■ EXERCISE DETAILS
Every line with "lines" in it must be copied from the data.
______________________________
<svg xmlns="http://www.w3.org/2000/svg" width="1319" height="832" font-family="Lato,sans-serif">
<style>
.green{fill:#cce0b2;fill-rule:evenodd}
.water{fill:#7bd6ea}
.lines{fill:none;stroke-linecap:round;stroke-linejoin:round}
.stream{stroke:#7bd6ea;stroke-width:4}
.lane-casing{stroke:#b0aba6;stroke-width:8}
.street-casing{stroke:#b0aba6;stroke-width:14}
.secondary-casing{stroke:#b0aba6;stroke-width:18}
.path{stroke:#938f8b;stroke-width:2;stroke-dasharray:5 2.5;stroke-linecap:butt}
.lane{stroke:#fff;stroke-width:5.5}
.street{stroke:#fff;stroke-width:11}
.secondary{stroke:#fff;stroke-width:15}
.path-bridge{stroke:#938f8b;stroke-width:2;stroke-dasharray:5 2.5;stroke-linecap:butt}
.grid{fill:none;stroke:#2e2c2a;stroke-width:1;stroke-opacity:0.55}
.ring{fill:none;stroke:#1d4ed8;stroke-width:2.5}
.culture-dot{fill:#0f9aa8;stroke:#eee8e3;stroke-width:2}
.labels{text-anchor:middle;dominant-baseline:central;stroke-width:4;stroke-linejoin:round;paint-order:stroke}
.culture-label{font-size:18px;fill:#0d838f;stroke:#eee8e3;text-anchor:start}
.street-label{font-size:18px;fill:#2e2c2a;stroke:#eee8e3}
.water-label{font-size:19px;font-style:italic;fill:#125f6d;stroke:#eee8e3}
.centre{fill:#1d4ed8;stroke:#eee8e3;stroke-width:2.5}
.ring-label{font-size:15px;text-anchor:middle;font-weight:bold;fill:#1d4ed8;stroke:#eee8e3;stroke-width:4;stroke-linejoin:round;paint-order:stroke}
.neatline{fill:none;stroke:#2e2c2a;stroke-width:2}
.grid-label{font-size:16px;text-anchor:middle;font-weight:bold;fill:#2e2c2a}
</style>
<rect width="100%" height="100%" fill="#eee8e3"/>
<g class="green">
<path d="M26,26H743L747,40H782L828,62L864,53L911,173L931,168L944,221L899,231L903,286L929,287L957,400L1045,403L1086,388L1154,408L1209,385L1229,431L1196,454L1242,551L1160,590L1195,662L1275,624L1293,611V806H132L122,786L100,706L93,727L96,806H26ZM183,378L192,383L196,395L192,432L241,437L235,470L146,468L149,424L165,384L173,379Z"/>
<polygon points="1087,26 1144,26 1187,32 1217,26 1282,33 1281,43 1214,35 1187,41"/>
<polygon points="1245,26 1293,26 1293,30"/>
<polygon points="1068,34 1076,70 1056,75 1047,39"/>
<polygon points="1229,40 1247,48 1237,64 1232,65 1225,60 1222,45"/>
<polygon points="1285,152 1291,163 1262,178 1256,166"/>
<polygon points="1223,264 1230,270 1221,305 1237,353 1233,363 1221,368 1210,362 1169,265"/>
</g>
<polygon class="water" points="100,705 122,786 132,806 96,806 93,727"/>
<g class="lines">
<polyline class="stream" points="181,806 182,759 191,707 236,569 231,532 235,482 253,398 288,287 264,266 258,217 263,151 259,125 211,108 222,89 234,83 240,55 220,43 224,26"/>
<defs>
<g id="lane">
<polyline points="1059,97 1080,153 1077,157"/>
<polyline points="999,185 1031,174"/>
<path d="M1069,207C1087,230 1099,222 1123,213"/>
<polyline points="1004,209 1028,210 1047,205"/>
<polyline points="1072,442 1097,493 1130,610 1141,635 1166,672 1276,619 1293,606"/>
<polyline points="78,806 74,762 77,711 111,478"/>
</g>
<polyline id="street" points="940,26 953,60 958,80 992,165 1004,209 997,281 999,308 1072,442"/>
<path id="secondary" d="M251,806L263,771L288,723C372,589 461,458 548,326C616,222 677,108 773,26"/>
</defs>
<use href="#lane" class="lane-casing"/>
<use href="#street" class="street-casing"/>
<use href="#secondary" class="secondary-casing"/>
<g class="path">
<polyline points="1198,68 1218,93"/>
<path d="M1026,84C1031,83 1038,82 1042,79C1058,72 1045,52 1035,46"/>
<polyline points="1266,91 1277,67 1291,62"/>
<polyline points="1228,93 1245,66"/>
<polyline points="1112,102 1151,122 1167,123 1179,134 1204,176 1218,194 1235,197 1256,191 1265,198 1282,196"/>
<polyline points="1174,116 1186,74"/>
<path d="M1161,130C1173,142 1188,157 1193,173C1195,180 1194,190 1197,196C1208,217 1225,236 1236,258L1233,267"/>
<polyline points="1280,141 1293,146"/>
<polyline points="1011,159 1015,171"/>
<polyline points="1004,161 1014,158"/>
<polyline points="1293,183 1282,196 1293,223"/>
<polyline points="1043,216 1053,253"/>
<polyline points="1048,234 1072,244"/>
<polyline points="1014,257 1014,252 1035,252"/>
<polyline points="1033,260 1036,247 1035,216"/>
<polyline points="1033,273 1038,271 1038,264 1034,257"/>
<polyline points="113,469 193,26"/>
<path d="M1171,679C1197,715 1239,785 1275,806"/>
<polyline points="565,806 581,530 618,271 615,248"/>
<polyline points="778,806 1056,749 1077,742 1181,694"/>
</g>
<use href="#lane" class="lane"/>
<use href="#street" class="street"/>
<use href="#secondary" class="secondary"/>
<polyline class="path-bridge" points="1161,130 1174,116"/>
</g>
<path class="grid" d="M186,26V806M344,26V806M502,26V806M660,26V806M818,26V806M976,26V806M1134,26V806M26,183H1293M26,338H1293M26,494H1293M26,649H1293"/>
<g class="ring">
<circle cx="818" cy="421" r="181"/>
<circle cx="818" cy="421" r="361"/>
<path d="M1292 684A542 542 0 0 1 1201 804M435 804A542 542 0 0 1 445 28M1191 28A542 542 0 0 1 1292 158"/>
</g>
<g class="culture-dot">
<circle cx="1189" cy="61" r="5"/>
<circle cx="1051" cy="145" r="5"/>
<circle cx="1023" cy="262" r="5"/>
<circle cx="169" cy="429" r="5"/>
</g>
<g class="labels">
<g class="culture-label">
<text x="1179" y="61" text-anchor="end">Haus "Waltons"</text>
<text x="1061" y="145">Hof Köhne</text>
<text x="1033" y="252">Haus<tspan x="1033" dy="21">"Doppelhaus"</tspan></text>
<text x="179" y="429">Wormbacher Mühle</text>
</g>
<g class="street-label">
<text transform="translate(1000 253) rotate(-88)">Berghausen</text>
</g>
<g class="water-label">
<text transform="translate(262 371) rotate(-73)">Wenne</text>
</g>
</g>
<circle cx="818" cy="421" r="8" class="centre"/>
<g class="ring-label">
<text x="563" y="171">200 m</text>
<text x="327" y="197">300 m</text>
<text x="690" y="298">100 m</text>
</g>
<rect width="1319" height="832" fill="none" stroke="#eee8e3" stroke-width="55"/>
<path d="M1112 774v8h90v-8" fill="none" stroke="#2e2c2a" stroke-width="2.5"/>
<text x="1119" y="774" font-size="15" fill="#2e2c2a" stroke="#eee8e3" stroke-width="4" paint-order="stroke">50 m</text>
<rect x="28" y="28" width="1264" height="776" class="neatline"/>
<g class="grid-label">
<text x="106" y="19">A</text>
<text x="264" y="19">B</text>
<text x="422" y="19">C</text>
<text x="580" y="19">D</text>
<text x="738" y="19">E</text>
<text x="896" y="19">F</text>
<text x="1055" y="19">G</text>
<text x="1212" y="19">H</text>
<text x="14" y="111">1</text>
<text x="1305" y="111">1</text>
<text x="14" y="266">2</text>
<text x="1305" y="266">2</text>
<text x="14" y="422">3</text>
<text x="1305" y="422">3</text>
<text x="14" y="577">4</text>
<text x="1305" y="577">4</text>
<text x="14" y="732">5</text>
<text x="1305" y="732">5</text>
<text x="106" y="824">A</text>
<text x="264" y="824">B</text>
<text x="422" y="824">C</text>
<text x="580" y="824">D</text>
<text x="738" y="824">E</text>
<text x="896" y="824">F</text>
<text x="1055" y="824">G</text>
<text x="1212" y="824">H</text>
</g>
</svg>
______________________________
■ TASK RESPONSE
.lines{fill:none;stroke-linecap:round;stroke-linejoin:round}
<g class="lines">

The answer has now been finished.